Location: Main Street Gallery, Nashville, USA
Detail: 4 – 28 Nov 2021
Commissioner: Laura Hutson Hunter of Adult Contemporary
‘It’s difficult to dislodge sex from science fiction in art — consider the horny surrealism of Salvador Dalí and Man Ray, or the sensual Afrofuturist visions of Chris Ofili and Juliana Huxtable. Especially in the wake of a devastating global disaster, the pull toward sci-fi and future-gazing can be extremely seductive.
That’s the premise behind Futurephilia, the third installment in the Scene’s Adult Contemporary series of art exhibitions, which I curate.
The exhibit, which opens Nov. 4 at East Nashville’s Main Street Gallery, features 13 artists whose work involves fantasizing about the future.
Tennessee-based artist Benjy Russell has long incorporated ideas of science fiction and sex into his photography. In fact, Russell’s photographs in the exhibition are taken from various points in his career, and each fits hand-in-glove with Futurephilia’s themes. His artist’s statement includes a line that could stand in for the exhibition’s mission statement: “By creating a fictionalized version of the future we desire, we take the first step toward its existence.”
Chicago-based artist Dutes Miller’s paintings and sculptures share a similar vision: to utilize queer sex-positivity as a form of resistance against the dominant culture. Miller’s work includes futuristic glory holes — adorned with tendrils of synthetic hair, twine and horns — that are like props from a forgotten Cronenberg film.
The paintings of Nashville-based artist David Onri Anderson often include sexual elements — an apple core or a banana can take on decidedly carnal symbolism — and those are even more evident in his figurative work. His painting “Mosaiah, Diamond Being” depicts a monumental celestial goddess, all crystals and rainbow LSD tracers. And while legendary painter Judith Linhares doesn’t sexualize the trio of wild women in her 2006 painting “Star-Light,” the naked figures gaze at the moon in the sky like they know something we don’t. Mexico City-based artist Carlos Rodriguez takes a more literal view of lunar infatuation — his round-edged male figure, a recurring motif in his work, embraces the moon like a lover.
Dutch artist Anton van Dalen’s two drawings, both part of a 1983 series called Science Fiction, depict robots with cannons for breasts gliding past planets and commercial logos in space. A similar narrative can be seen in Nashville-based painter and longtime TSU professor Samuel Dunson’s diptych, which was painted specifically for this show.
Both the wallpaper and carpet by New York-based artist Liz Collins were originally part of the New Museum’s 2017 exhibition Trigger: Gender as a Tool and a Weapon. Both works are based on a grid of film stills from the 1982 cult film Liquid Sky. At the moment a character experiences euphoria, brought on by either sex or drugs, the special effects ramp up to create a kind of visual equivalent of slurred speech — the image freezes, then quickly morphs into abstract shapes in Day-Glo colors followed by a black screen.
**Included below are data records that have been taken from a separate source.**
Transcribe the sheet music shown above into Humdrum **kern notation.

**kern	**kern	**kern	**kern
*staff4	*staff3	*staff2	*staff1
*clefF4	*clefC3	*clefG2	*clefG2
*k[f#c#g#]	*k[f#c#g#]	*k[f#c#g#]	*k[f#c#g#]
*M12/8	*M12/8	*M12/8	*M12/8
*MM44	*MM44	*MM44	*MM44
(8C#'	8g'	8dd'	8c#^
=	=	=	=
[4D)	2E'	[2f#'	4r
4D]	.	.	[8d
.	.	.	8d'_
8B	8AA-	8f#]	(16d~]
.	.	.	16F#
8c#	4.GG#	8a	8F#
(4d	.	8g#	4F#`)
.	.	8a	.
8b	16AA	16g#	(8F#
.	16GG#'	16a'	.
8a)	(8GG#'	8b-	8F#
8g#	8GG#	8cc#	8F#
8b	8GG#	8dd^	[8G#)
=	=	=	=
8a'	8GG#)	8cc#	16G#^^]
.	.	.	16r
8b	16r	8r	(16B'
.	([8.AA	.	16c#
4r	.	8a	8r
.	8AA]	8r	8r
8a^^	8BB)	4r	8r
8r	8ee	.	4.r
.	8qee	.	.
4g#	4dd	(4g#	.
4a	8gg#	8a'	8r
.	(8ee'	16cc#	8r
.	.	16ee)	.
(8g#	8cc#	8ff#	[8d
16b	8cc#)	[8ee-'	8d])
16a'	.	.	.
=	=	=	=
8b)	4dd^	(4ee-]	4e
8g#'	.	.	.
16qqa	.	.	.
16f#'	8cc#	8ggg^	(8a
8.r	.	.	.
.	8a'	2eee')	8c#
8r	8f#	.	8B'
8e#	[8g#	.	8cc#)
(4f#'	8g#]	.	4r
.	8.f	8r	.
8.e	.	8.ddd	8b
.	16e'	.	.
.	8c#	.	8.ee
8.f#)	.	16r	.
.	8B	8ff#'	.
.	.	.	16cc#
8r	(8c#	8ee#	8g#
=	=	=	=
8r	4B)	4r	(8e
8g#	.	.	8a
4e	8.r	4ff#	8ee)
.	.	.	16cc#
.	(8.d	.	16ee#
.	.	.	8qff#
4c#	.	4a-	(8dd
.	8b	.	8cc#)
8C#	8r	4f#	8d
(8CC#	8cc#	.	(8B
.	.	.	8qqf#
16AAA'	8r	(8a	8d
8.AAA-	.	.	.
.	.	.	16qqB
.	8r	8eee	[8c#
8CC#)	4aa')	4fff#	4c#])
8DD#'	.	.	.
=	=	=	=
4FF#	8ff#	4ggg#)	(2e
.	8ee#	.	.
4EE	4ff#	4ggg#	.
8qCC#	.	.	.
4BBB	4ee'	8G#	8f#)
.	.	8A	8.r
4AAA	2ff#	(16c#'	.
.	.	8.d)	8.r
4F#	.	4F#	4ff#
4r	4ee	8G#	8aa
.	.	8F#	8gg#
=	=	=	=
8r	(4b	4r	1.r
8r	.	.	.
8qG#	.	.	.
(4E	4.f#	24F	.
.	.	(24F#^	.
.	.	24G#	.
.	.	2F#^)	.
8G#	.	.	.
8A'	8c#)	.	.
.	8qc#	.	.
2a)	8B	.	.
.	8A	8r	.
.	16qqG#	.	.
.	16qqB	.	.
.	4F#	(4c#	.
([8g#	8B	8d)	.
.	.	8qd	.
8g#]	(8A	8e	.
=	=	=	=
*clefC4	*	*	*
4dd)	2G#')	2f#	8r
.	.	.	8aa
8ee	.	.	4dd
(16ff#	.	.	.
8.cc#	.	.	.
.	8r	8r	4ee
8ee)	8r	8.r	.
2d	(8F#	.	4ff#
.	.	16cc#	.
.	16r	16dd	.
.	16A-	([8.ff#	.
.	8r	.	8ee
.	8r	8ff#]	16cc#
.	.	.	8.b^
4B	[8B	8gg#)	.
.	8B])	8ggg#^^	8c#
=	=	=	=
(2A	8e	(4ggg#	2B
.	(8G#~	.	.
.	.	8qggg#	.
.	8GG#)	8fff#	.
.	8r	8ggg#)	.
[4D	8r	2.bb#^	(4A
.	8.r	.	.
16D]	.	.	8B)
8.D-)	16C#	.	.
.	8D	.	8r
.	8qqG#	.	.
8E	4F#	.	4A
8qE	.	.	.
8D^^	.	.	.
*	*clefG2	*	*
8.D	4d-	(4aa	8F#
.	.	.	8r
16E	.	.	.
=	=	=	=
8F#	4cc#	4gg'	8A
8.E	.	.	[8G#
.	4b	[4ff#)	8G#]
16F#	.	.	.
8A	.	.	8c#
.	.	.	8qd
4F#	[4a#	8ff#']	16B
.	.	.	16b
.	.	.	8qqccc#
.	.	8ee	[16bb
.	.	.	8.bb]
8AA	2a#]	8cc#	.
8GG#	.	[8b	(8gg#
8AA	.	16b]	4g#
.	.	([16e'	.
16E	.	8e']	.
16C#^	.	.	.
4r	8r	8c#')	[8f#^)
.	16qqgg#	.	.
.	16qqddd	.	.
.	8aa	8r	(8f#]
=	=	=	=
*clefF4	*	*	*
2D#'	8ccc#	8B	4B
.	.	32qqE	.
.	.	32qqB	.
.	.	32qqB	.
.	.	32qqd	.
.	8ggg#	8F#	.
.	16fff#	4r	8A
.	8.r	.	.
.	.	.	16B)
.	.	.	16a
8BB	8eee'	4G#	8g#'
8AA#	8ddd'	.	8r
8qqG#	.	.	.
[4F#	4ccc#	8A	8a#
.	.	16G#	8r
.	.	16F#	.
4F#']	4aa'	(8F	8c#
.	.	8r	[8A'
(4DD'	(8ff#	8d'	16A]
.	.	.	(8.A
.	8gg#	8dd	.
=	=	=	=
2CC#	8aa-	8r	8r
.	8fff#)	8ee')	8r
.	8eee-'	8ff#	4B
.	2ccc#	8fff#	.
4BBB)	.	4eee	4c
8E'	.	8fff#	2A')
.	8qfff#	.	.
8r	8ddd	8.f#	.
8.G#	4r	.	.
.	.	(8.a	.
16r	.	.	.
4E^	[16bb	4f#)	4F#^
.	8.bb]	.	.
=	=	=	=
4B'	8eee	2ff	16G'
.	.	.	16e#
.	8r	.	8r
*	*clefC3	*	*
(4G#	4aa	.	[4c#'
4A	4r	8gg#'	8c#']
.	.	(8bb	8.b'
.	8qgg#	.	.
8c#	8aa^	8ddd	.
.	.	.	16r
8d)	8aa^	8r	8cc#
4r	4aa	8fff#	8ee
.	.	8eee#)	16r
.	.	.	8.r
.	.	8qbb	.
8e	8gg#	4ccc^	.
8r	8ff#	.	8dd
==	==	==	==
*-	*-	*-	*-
The triptych of self-portraits by U.K.-based artist Siena Barnes follows a similar color-filled abstraction, and is based on the artist’s research into the shadow side of the feminine through sacro-sexual archetypes.
New collages from New York-based artist James Gallagher place figures on top of images of wires that recall science-fiction stories and the human nervous system, using scraps of paper to build bodies that seem at once intimate and anonymous. Fellow New Yorker Rafael Santiago is also a collage artist, but his works appropriate images of graphic sex from vintage porn magazines. By layering them over and under digitally altered floral photography, he creates a new narrative that invokes everything from biblical mythology to the “Silence=Death” posters of the ACT UP movement.
Philadelphia-based artist Jonathan Lyndon Chase chose portraits that showcase the otherworldly influence of queer Afrofuturist icons Kevin Aviance and Abdu Ali. Frances Waite’s drawings take a darker but no less erotic perspective. Her intricately rendered works on paper imagine what she’s called horny postapocalyptic meltdowns, but there’s always an undercurrent of humor. The title of one drawing would have made a great Futurephilia subtitle: “Finally Found My Kink: The Looming Threat of Human Extinction.”
There are elements of the technosexual, the cosmic, the Afrofuturist and the postapocalyptic — but whether utopian or dystopian, the futures that Futurephilia envisions are filled with provocative ideas and great sex. We have something to live for after all.’